8,0; who?

121 16 21
                                    

.

"Anjㅡ!"

Suara tawa menguar setelah sebuah teriakan yang tidak selesai, disusul derap langkah kaki yang berlari.

"Yan, balik sini mati lo!" umpat Wira. Iyan baru saja menepuk tengkuk Wira dengan tangan yang berlumuran sisa cat, membuat area leher hingga kaos yang dikenakan pemuda itu ternodai warna biru gelap.

"Yan, daripada nganggur mending bantuin Seta beresin barang di dalem," saran Jendra, berusaha menyembunyikan kesal. Iyan mencibir.

"Katanya udah ada Bang Chandra sama Hilman???"

"Yaudah, jangan iseng."

"Gue gak ngapa-ngapain tuh???"

"Tai." maki Wira. Sekali lagi, Iyan terpingkal.

Ini hari Sabtu. Waktu di mana para karyawan seperti Jendra dan Setaㅡplus Iyanㅡmemiliki ruang untuk bernapas. Di mana para mahasiswa tersangkut skripsi seperti Wira memiliki kesempatan berkontemplasi. Dan manusia sibuk seperti Juniar, Chandra dan Hilman memiliki waktu beristirahat.

Namun, ketujuhnya justru sepakat mengesampingkan urusan pribadi masing-masing dan meluangkan waktu untuk membenahi basecamp Big Wave.

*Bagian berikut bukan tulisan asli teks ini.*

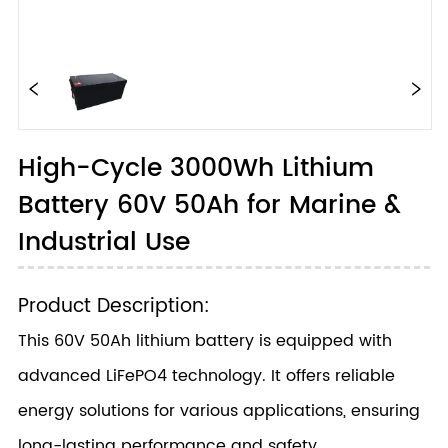
High-Cycle 3000Wh Lithium
Battery 60V 50Ah for Marine &
Industrial Use
Product Description:
This 60V 50Ah lithium battery is equipped with
advanced LiFePO4 technology. It offers reliable
energy solutions for various applications, ensuring
long-lasting performance and safety.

Tempat itu memang sudah sedikit lusuh dan terlalu berantakan. Setelah Jendra dan Seta mendapat pekerjaan, dan sebagian besar yang lain mencapai tahun terakhir mereka di perkuliahan, intensitas pertemuan mereka memang berkurang. Ditambah segala masalah yang terjadi, membuat basecamp mereka semakin jarang ditempati.

"Bang, ini mau dibuang kemana?" Gala muncul dari dalam, sambil menenteng trash bag yang lumayan penuh.

"LOH ADA BANG GALA???" Iyan berseru heboh, sementara Gala tersenyum tipis. Si bungsu itu memang baru saja datang. Tadi pagi, ia harus ke kampus demi menyerahkan laporan magang mingguannya. Setelah sampai di basecamp, Wira langsung menariknya sebagai asisten untuk mengecat bagian depan ruko, jadi ia belum sempat bertemu Gala.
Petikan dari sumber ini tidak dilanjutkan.